++++ Text section ++++

A “mobile device”, as used herein, may be a computing device typically having a display screen with a user input (e.g., touch, keyboard) and a processor for computing. Mobile devices include handheld devices, portable electronic devices, smart phones, laptops, tablets, and e-readers.
A “vehicle”, as used herein, refers to any moving vehicle that is capable of carrying one or more human occupants and is powered by any form of energy. The term “vehicle” includes cars, trucks, vans, minivans, SUVs, motorcycles, scooters, boats, personal watercraft, and aircraft. In some scenarios, a motor vehicle includes one or more engines. Further, the term “vehicle” may refer to an electric vehicle (EV) that is powered entirely or partially by one or more electric motors powered by an electric battery. The EV may include battery electric vehicles (BEV) and plug-in hybrid electric vehicles (PHEV). Additionally, the term “vehicle” may refer to an autonomous vehicle (AV) and/or self-driving vehicle powered by any form of energy. The autonomous vehicle may or may not carry one or more human occupants.

++++ Supplied data ++++

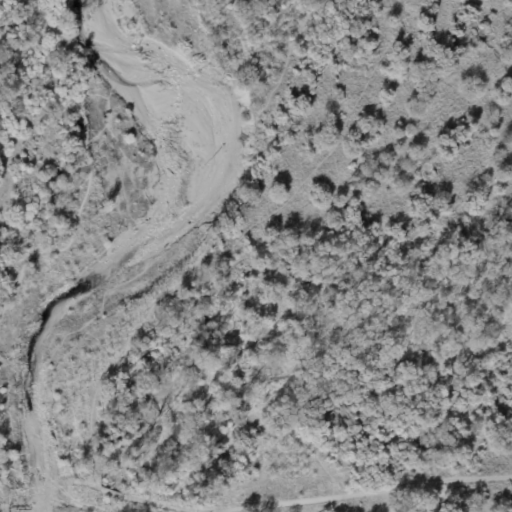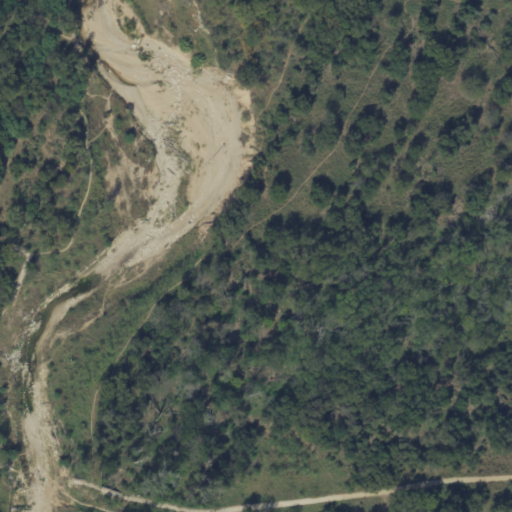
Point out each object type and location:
road: (484, 7)
road: (257, 123)
road: (85, 191)
road: (15, 242)
park: (255, 255)
road: (15, 288)
road: (159, 298)
road: (108, 442)
road: (1, 466)
road: (89, 485)
road: (51, 491)
road: (112, 493)
road: (317, 499)
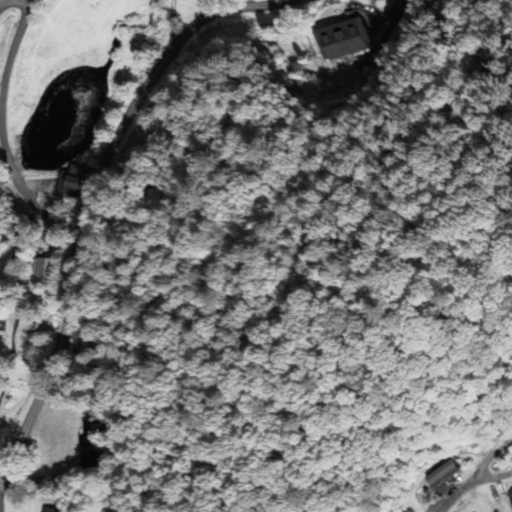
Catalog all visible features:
road: (23, 0)
road: (169, 29)
building: (330, 40)
road: (0, 120)
road: (91, 199)
building: (38, 269)
building: (442, 475)
road: (476, 475)
building: (36, 510)
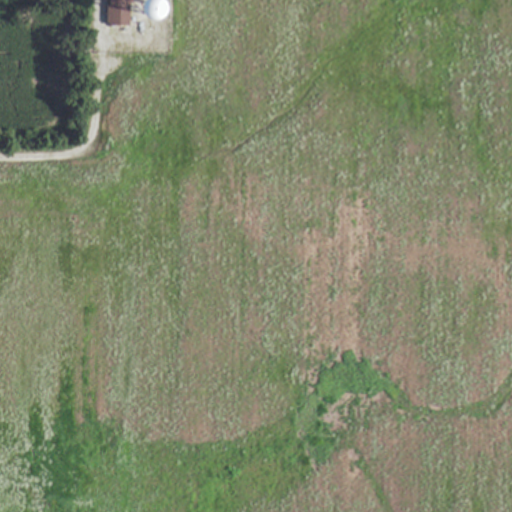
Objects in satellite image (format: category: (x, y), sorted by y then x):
building: (108, 9)
road: (90, 134)
crop: (255, 255)
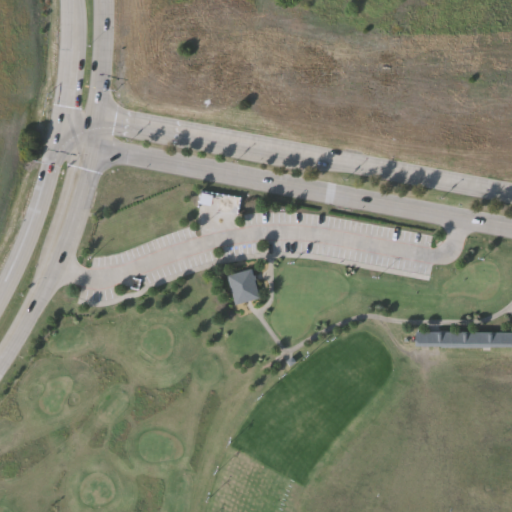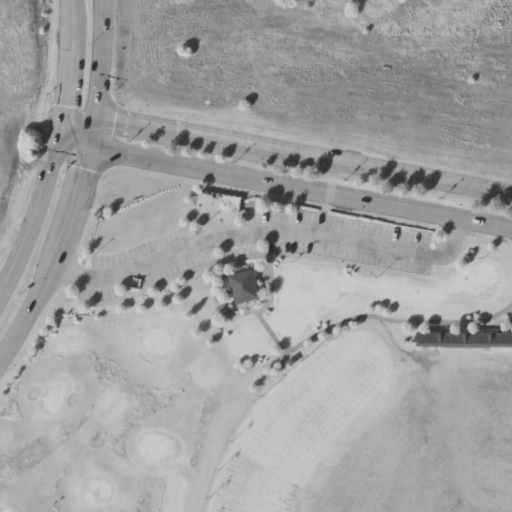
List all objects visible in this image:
road: (74, 14)
road: (101, 59)
road: (71, 75)
traffic signals: (96, 118)
road: (79, 119)
traffic signals: (62, 121)
road: (139, 125)
road: (93, 133)
road: (76, 134)
road: (232, 143)
traffic signals: (90, 148)
road: (398, 174)
road: (300, 189)
road: (37, 211)
road: (262, 236)
parking lot: (254, 244)
road: (55, 258)
road: (268, 276)
building: (241, 287)
building: (244, 287)
road: (511, 307)
road: (390, 318)
road: (433, 324)
road: (266, 327)
building: (464, 335)
building: (464, 340)
park: (271, 400)
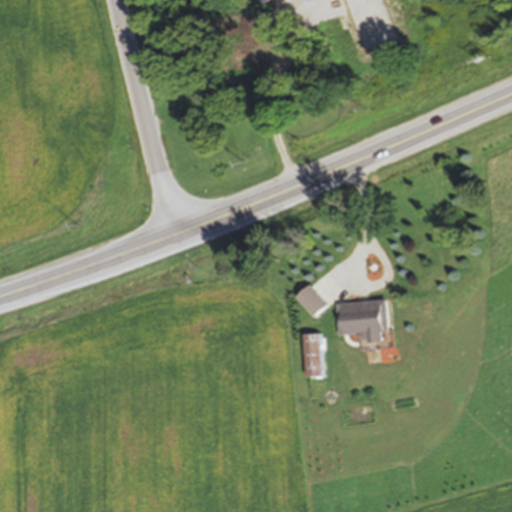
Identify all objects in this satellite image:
building: (273, 2)
building: (315, 2)
building: (307, 105)
road: (144, 117)
road: (258, 203)
road: (363, 255)
building: (313, 304)
building: (365, 322)
building: (315, 358)
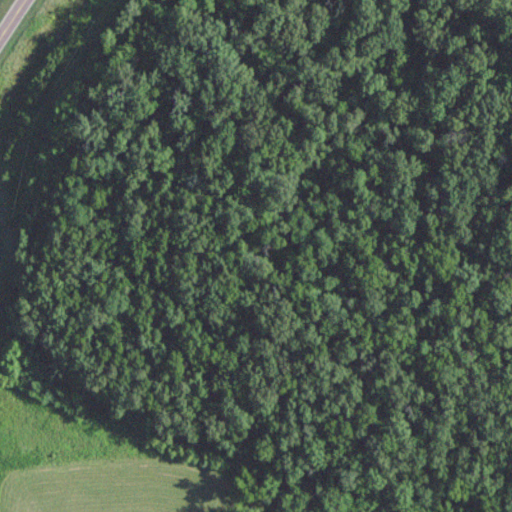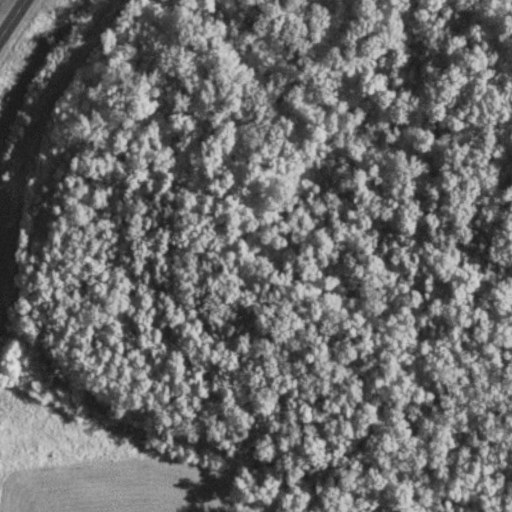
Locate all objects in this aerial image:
road: (11, 18)
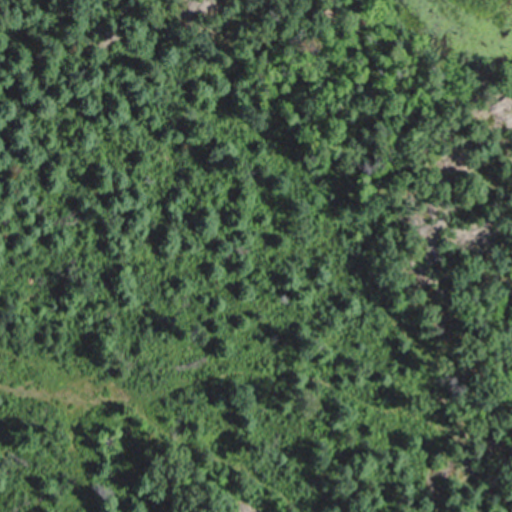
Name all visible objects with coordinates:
road: (254, 395)
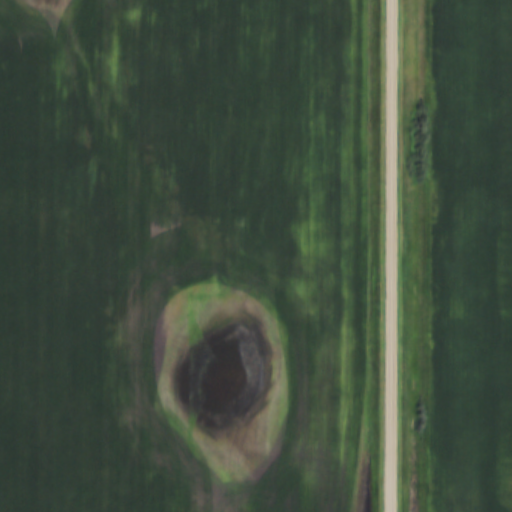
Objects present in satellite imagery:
road: (391, 256)
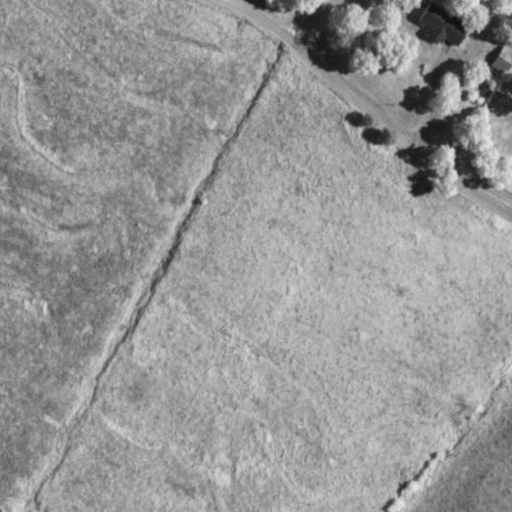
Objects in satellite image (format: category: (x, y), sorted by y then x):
building: (442, 24)
building: (502, 63)
road: (460, 81)
road: (362, 102)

++++

● Direction:
Could you reproduce the passage defining "mobile device" and "vehicle" word for word, from start to finish?

● Exercise response:
A “mobile device”, as used herein, may be a computing device typically having a display screen with a user input (e.g., touch, keyboard) and a processor for computing. Mobile devices include handheld devices, portable electronic devices, smart phones, laptops, tablets, and e-readers.
A “vehicle”, as used herein, refers to any moving vehicle that is capable of carrying one or more human occupants and is powered by any form of energy. The term “vehicle” includes cars, trucks, vans, minivans, SUVs, motorcycles, scooters, boats, personal watercraft, and aircraft. In some scenarios, a motor vehicle includes one or more engines. Further, the term “vehicle” may refer to an electric vehicle (EV) that is powered entirely or partially by one or more electric motors powered by an electric battery. The EV may include battery electric vehicles (BEV) and plug-in hybrid electric vehicles (PHEV). Additionally, the term “vehicle” may refer to an autonomous vehicle (AV) and/or self-driving vehicle powered by any form of energy. The autonomous vehicle may or may not carry one or more human occupants.